- **The input**
· · · · ·

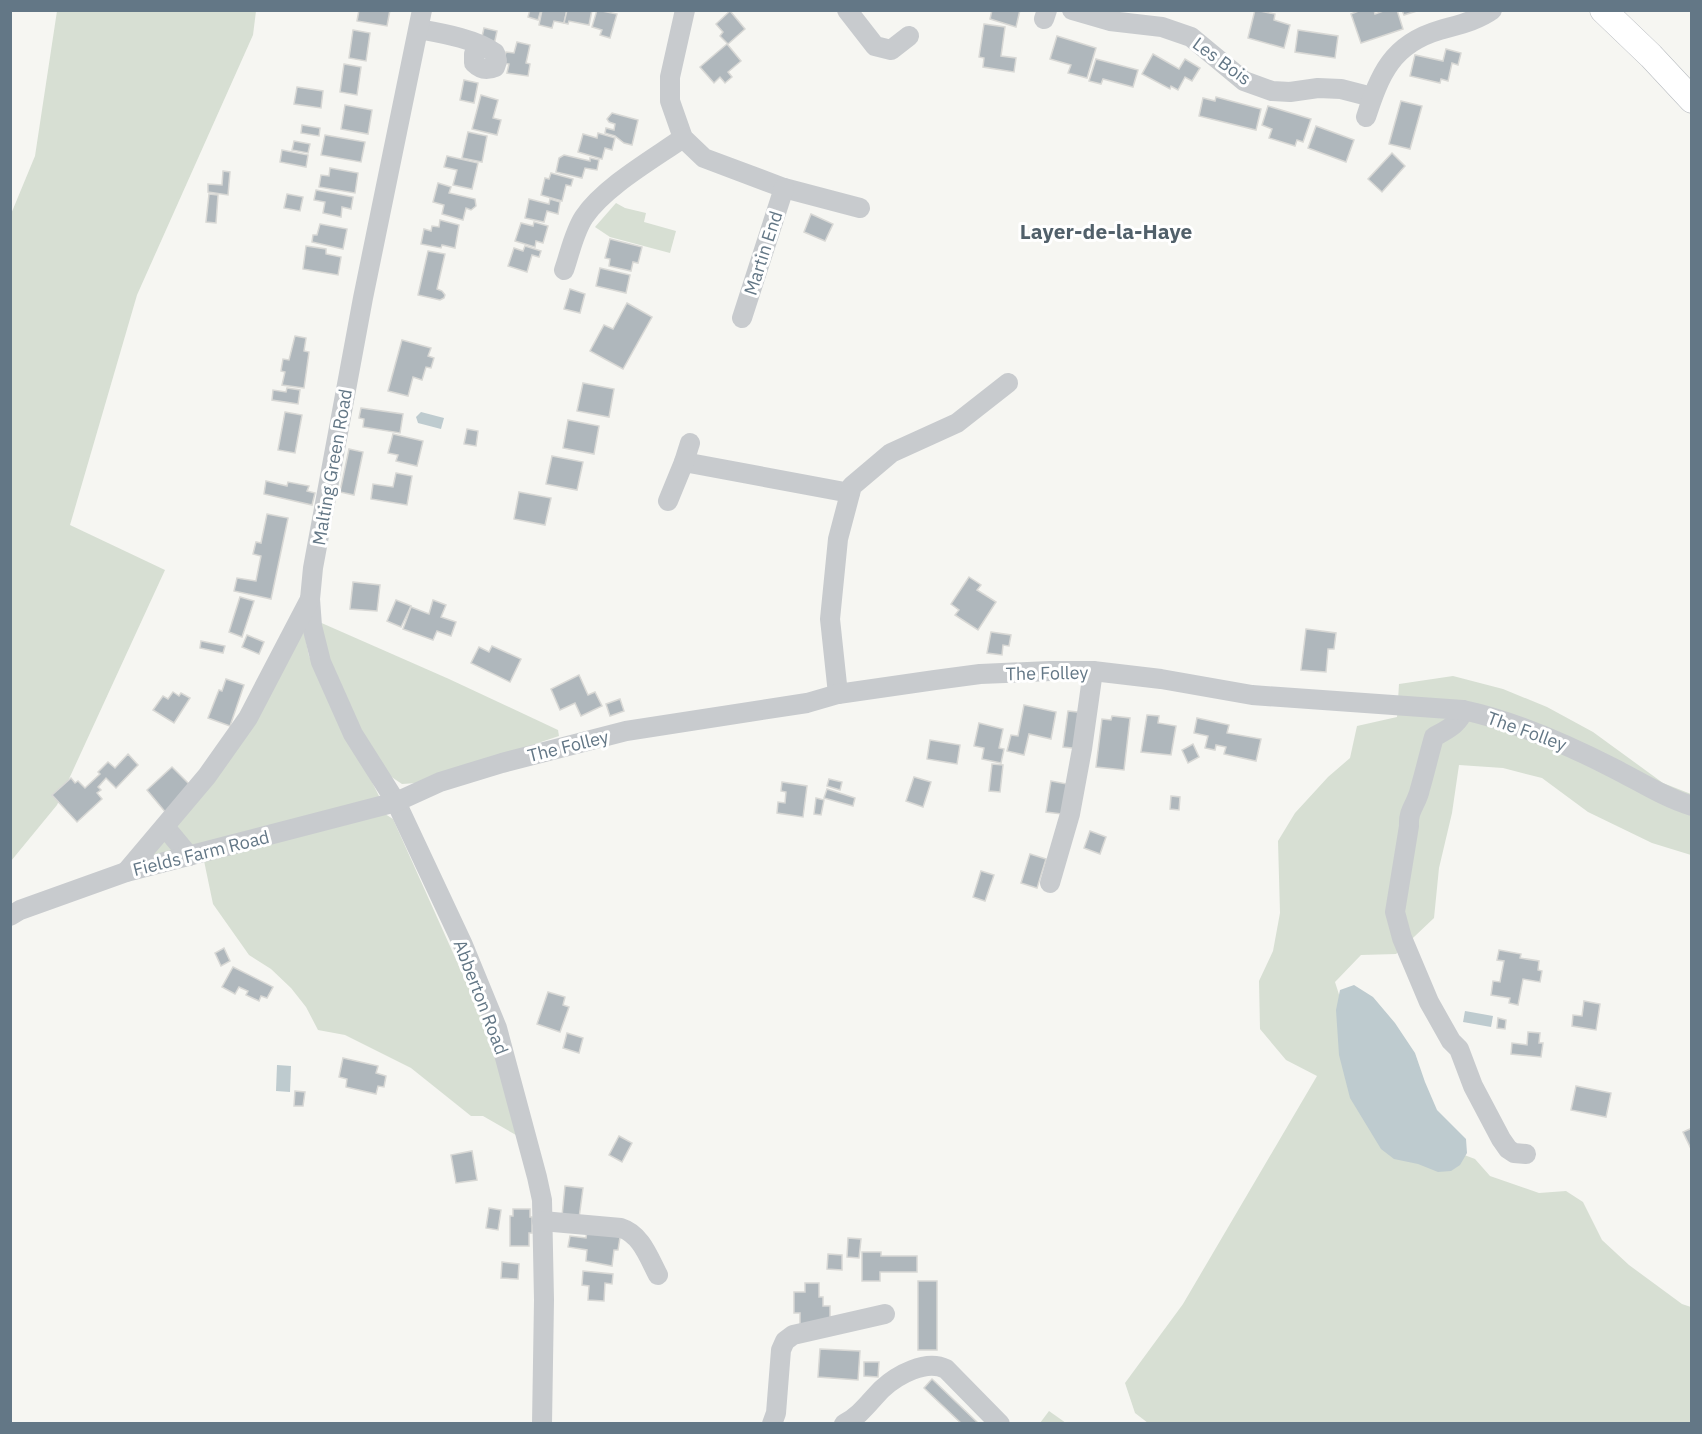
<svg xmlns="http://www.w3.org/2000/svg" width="1702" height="1434" font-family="'IBM Plex Sans',sans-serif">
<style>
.green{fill:#d7dfd3}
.water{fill:#becbcf}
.building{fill:#afb7bc;stroke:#d8d8d5;stroke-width:1.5}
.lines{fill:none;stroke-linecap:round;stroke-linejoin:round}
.major-casing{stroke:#b8bcc0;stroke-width:27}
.minor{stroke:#c8cbce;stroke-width:20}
.major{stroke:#fff;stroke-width:26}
.labels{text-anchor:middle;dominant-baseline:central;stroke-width:6;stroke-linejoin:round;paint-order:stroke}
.street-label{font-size:18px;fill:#637786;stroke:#fff}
.quarter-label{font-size:21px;font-weight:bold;fill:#51606a;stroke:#fff}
</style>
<rect width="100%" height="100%" fill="#f6f6f2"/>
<g class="green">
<polygon points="57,11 256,11 253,35 137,295 70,525 165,570 57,805 11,861 11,214 35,156"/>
<polygon points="616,203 625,208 646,213 644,222 676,231 670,253 610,237 595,227"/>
<polygon points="317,621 449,679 558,730 559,736 417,783 402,784 390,776 362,731 329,667"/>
<polygon points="304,632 309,656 379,796 378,800 141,864"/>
<polygon points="1453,676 1503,689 1547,707 1593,732 1663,783 1691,794 1691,855 1652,843 1588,812 1542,778 1503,768 1459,765 1452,813 1439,868 1434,918 1396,954 1361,955 1335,982 1359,1057 1443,1147 1475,1159 1490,1176 1539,1193 1566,1191 1583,1202 1602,1240 1629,1265 1682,1304 1691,1307 1691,1423 1148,1423 1135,1413 1125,1383 1183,1304 1317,1076 1286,1060 1260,1029 1259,981 1273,951 1280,913 1278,841 1295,813 1328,777 1350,758 1357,726 1397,717 1399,684"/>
<polygon points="382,812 393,819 497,1051 523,1139 483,1116 471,1116 411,1068 345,1035 318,1030 306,1007 291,988 271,969 249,955 213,904 203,856"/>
<polygon points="1049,1411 1066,1423 1040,1423"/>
</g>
<g class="water">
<polygon points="421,412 444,418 441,429 418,423 416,417"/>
<polygon points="1354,985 1373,997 1395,1023 1415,1053 1425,1082 1437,1110 1466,1139 1467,1153 1460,1165 1451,1171 1438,1172 1418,1164 1394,1159 1381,1149 1350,1098 1339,1055 1336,1010 1340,990"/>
<polygon points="1465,1011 1493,1016 1491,1027 1463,1022"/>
<polygon points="277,1065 291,1066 290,1092 276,1091"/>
</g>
<g class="building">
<polygon points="359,10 390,10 387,26 357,21"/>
<polygon points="530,10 541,10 538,20 528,17"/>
<polygon points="542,10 567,10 564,23 554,21 552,28 539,25"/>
<polygon points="567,10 592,10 589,25 569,21 568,24 564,23"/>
<polygon points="597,10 617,14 610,38 600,35 602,30 592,27"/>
<polygon points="992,10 1020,10 1016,27 990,19"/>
<polygon points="1255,10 1275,14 1274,20 1290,25 1284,48 1248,38"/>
<polygon points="1361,10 1374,10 1375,14 1386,10 1397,10 1403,29 1361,43 1351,14"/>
<polygon points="1402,10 1420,10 1404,15"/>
<polygon points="730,11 745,29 728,44 720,36 723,32 716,24"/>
<polygon points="984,24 1005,27 1001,56 1016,58 1014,72 983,67 984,58 979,57"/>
<polygon points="484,28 497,31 494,45 481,41"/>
<polygon points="353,30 370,33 366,61 349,58"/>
<polygon points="1298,30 1338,36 1335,58 1295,52"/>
<polygon points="1057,36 1096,48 1087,78 1068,73 1071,65 1050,59"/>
<polygon points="517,42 530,45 526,63 530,64 528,76 507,73 509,64 503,63 506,52 514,53"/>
<polygon points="727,44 741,61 728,72 732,77 725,83 720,77 714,83 700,67"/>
<polygon points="1446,49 1461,53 1458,65 1452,63 1448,81 1441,79 1440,83 1410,76 1415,55 1443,61"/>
<polygon points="1153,54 1179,69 1185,59 1200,68 1192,81 1185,77 1178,90 1171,86 1170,89 1142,74"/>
<polygon points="1096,59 1138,70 1133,87 1103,79 1101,84 1089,81"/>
<polygon points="344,64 361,67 357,95 340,92"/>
<polygon points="464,80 478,83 474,103 460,100"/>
<polygon points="297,87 323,91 321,108 294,104"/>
<polygon points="481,95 498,100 493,118 501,120 497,135 472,129"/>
<polygon points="1216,97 1261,109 1256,130 1199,116 1203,98 1215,101"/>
<polygon points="1401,101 1422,106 1410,149 1389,144"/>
<polygon points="345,105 372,110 368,134 341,129"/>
<polygon points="1268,106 1311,119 1303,142 1297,140 1295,146 1269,138 1272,129 1262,125"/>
<polygon points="612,113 638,120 632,145 624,143 615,136 605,133 606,128 614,130 615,124 609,122 607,119"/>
<polygon points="302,125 320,128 319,136 301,133"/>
<polygon points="1316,126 1354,140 1346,162 1308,148"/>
<polygon points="468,132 487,136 482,162 462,158"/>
<polygon points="598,133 615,138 612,150 605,148 602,159 578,152 583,134 597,138"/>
<polygon points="325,135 365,142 361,162 321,155"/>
<polygon points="294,141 310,144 308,153 292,150"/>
<polygon points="282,150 308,155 306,167 280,162"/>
<polygon points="1392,153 1405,166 1382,192 1368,179"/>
<polygon points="564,155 590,161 590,158 599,160 597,170 585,168 582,178 556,172 559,158"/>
<polygon points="447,156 478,163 472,189 453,185 457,170 444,167"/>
<polygon points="330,168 358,173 355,193 319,187 321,175 329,176"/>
<polygon points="223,171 230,172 228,195 208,192 208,184 222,185"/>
<polygon points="551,173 573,179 571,186 566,185 562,201 541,195 545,178 549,179"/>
<polygon points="438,183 451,187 449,193 475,199 476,206 471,210 466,208 463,220 442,214 444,205 433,202"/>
<polygon points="316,190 353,197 351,209 342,207 341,217 323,213 325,202 314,200"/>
<polygon points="209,194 218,195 216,223 206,222"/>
<polygon points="287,194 303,197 300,211 284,208"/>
<polygon points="529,199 549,204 550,199 560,202 558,214 547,211 544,222 525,218"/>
<polygon points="811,214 833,224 825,241 804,232"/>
<polygon points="440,220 459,225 455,248 442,245 441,248 421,244 424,229 431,231 432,226 439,227"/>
<polygon points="534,222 548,226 543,243 536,241 535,247 515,241 521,223 533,226"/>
<polygon points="320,224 347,229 343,249 312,242 313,235 317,235"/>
<polygon points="610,239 642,247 638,263 633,262 631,271 609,266 610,259 605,258"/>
<polygon points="306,246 326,249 326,254 341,257 338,275 303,269"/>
<polygon points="525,246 541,251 539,257 532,255 527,272 508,266 514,248 523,251"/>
<polygon points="428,251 445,254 437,289 442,291 445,295 444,298 440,300 418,295"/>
<polygon points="600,268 630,275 626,293 596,286"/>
<polygon points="570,289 585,294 580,313 564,309"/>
<polygon points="627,303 652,317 623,369 590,351 604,325 613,329"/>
<polygon points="295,336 306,338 304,351 309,352 304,388 282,385 285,372 281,371 283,359 289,360"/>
<polygon points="402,340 431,348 428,356 434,358 431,368 426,367 422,380 413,377 408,396 388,391"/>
<polygon points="583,383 614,389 609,417 577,411"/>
<polygon points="287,388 300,390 298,404 272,400 273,390 286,392"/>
<polygon points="361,408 403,414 400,433 363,427 364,419 359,418"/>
<polygon points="285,412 302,415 295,453 278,450"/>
<polygon points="568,420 599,426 594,454 563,448"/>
<polygon points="467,429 478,431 476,446 464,444"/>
<polygon points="393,434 423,441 417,466 396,461 398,455 388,453"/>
<polygon points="349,449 363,452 354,495 340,492"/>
<polygon points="552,456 583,462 577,490 546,484"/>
<polygon points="396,473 412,476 407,505 371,499 373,484 393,487"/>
<polygon points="266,481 287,486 288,482 309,486 307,491 315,493 312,505 264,494"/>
<polygon points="519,492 551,498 545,525 514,519"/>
<polygon points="267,514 288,518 271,599 234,591 237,578 256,581 261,556 253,554 256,542 261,543"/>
<polygon points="969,577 981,585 977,590 996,602 978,630 955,615 959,610 951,604"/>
<polygon points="353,582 380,585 377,611 350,609"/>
<polygon points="240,597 254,601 242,637 229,632"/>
<polygon points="396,600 411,606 401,627 387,621"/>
<polygon points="433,600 446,605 441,617 456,622 451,636 437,631 433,640 403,629 411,607 429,614"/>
<polygon points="1306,629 1336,633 1334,649 1328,649 1326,672 1301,670"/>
<polygon points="991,632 1011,635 1009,646 1003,645 1002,655 987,653"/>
<polygon points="247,635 264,642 259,654 242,647"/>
<polygon points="201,641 225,646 223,653 200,648"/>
<polygon points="492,646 521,659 510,682 471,663 479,647 489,652"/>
<polygon points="579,675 588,695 595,692 602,706 581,716 575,703 560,710 551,689"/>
<polygon points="226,679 244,685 230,726 208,718 219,690 222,691"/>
<polygon points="173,692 179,696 181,693 190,698 174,723 153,710 163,696 168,699"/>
<polygon points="620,699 624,711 610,716 606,704"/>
<polygon points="1024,705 1056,712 1051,739 1029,734 1024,755 1007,751 1011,735 1018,736"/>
<polygon points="1068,711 1086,713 1081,749 1063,747"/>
<polygon points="1147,715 1159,716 1158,723 1176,726 1171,755 1141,752"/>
<polygon points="1112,716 1130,718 1124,770 1096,767 1102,719 1111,720"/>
<polygon points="1197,718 1229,725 1227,733 1261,739 1256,761 1224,754 1226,747 1216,745 1215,750 1205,748 1208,736 1194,733"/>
<polygon points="979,723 1003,729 999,748 1004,749 1001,763 982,759 984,748 974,746"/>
<polygon points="930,740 960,745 957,764 927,759"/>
<polygon points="1193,744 1199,757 1188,763 1182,750"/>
<polygon points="128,754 138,765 116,788 106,778 98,787 101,790 97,793 102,799 77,822 52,795 71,778 75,783 78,781 85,788 100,774 98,772 108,762 115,768"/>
<polygon points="992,764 1003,765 1000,792 989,791"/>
<polygon points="172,767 193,788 167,814 147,790"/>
<polygon points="914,777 931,782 923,807 906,801"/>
<polygon points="829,779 842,782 840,790 827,786"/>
<polygon points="1051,781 1067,784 1062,814 1046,812"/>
<polygon points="782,782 807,786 803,817 777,813 778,802 785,803 786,792 781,791"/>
<polygon points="827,789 855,798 853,806 824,798"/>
<polygon points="1171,796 1180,797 1179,810 1170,809"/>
<polygon points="816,798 824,800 821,815 814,814"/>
<polygon points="1090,831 1106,837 1100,854 1084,848"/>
<polygon points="1030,854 1046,859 1037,888 1021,883"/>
<polygon points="981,871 994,875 985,901 973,897"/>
<polygon points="224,948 230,961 221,966 215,953"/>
<polygon points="1499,950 1521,954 1520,958 1539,961 1538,970 1542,971 1540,982 1523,979 1518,1005 1509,1003 1510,998 1491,995 1493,981 1500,982 1504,961 1497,960"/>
<polygon points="233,967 273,987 267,998 261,996 259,1001 246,995 248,991 239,987 235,994 222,987"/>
<polygon points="548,992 565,997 563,1005 569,1007 560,1032 537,1024"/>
<polygon points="1584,1001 1600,1004 1596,1030 1572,1026 1573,1015 1582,1016"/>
<polygon points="1498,1018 1506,1020 1505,1029 1497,1028"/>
<polygon points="1528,1032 1540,1033 1539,1043 1543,1043 1541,1057 1511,1054 1512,1043 1527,1045"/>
<polygon points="567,1033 583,1038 579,1053 563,1048"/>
<polygon points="343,1058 378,1066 376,1073 386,1076 384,1087 378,1086 376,1094 346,1087 347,1079 339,1077"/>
<polygon points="1576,1086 1611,1093 1606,1117 1571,1110"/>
<polygon points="295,1091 305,1092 303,1106 294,1106"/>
<polygon points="1692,1128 1692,1151 1683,1132"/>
<polygon points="619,1136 632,1143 622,1162 609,1155"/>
<polygon points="472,1151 477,1180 456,1183 451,1155"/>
<polygon points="565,1186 583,1188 579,1218 562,1216"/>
<polygon points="489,1208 501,1210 498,1230 486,1228"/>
<polygon points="513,1209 530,1209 530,1217 532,1217 532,1233 529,1233 529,1246 510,1246 510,1216 513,1216"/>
<polygon points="587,1231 620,1237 618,1250 614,1250 612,1266 586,1261 587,1250 568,1247 570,1236 586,1238"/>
<polygon points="848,1238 861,1239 859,1258 847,1257"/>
<polygon points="862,1252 881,1252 881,1256 917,1256 917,1272 880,1272 880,1281 862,1281"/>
<polygon points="828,1254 842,1255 842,1270 827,1269"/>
<polygon points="502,1262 519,1264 518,1279 501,1278"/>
<polygon points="583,1271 613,1274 612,1284 605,1283 604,1301 588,1300 589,1286 582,1285"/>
<rect x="918" y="1281" width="19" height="69"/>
<polygon points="805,1283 819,1283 819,1297 823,1297 823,1306 830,1306 830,1324 800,1324 800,1313 794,1313 794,1292 805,1292"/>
<polygon points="820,1349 860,1351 858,1380 818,1377"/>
<polygon points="864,1362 879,1362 878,1377 864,1376"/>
<polygon points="932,1379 979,1424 962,1424 924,1388"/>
</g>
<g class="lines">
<g class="major-casing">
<polyline id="major" points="1603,10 1651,56 1692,100"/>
</g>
<g class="minor">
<polyline points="685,10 670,77 670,101 683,138 704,158 784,188 860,208"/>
<polyline points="847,10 875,46 891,50 909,36"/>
<polyline points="1072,10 1110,21 1162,27 1191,37 1244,81 1272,91 1290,92 1318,88 1341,89 1372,97"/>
<polyline points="1044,19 1047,10"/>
<path d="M419,29C441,33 477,39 495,53L497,61L495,67C486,71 480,69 474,63V54L478,45"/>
<path d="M1366,117C1380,74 1392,44 1440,30C1457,25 1477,21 1492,10"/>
<path d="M564,270C570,253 574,232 584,217C604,187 653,159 683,138"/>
<polyline points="742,318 784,188"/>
<polyline points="684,462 850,493"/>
<polyline points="668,501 684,462 690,443"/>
<polyline points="310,599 312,626 321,662 353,734 396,802 463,945 497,1028 537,1177 542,1200 544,1300 542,1424"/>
<polyline points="838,694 830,619 838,539 852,486 891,453 957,423 1008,383"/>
<path d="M1463,710C1460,724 1446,730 1434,737C1429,754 1425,772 1420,789C1417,804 1408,809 1409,826L1395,912L1402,938L1429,1002L1451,1041L1459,1049L1473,1086L1501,1139L1508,1149L1514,1153L1526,1154"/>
<polyline points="165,827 189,856"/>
<polyline points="126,872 207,776 248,718 310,599 313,568 363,298 422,10"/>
<polyline points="1050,883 1070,814 1082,749 1093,671"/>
<path d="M10,916L20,910L126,872L396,802L440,782L502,763L626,731L807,703L838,694L935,680L980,674L1050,671H1093L1161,679L1252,695L1463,710C1515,721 1566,744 1613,768C1639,781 1663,797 1692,806"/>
<path d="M542,1221L621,1228C641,1234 649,1258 658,1275"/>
<polyline points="772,1424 776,1413 781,1350 785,1341 793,1335 885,1314"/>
<path d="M844,1424C860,1416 870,1401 882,1389C897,1375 926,1359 946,1369L1000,1424"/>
</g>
<use href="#major" class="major"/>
</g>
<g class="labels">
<g class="street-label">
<text transform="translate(1222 61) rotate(36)">Les Bois</text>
<text transform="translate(763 253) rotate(-72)">Martin End</text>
<text transform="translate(332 467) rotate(-80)">Malting Green Road</text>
<text transform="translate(1047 673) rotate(-1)">The Folley</text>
<text transform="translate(1527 731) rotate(20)">The Folley</text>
<text transform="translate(568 746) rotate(-14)">The Folley</text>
<text transform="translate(201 853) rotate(-14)">Fields Farm Road</text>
<text transform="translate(481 997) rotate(69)">Abberton Road</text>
</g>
<g class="quarter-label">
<text x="1106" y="231">Layer-de-la-Haye</text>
</g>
</g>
<rect width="1702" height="1434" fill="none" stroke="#637786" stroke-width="24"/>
</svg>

· · · · ·

- **Work to complete**
I need each line from the listing where the word "lines" occurs.

- **Exercise answer**
.lines{fill:none;stroke-linecap:round;stroke-linejoin:round}
<g class="lines">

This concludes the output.